SCISSIONE VOLO-SERVIZI: il piano prevede come requisito essenziale la separazione di Alitalia in due distinte società: Az Fly, focalizzata sull' attività di trasporto aereo, cioè di volo vero e proprio, e Az Service, focalizzata sulle attività dei servizi di terra. L'assetto, si legge nella sintesi del piano, «risponde alle necessità prioritarie di rendere possibile in tempi compatibili, cioè nei primi mesi del 2005, l'indispensabile aumento di capitale di Az-Fly, dotare Alitalia di una struttura industriale coerente con lo scenario di mercato, aumentare la focalizzazione sul core business passeggeri e cargo, valorizzare il business dei servizi attraverso una gestione dedicata.

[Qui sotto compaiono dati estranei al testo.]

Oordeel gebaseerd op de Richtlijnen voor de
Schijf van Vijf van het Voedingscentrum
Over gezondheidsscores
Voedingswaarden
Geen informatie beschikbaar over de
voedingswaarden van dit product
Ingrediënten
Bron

ESUBERI: la riscrittura dei contratti e gli esuberi sono ritenuti requisiti della fase di salvataggio e risanamento. La sintesi del piano ne prevede 3.700 (con l'ultimo accordo con gli assistenti di volo si è in realtà scesi a 3.679), «per i quali si auspica che lo Stato possa attivare gli ammortizzatori sociali».
RISPARMI: l'aumento di produttività e la riduzione del personale genereranno un risparmio di 282 milioni di euro nel periodo 2005/06 che diventeranno 850 milioni nel 2008 e 1.027 milioni a regime.

PRESTITO PONTE: ammonta a 400 milioni di euro garantiti dallo Stato. Sette le banche disponibili all'erogazione. Il prestito è essenziale per avviare il processo di ricapitalizzazione.

PRIVATIZZAZIONE: richiesta dalla Ue come condizione all'autorizzazione al piano, prevede la discesa del Tesoro dall'attuale 63,3% ad una quota inferiore al 50% e l'ingresso di nuovi investitori.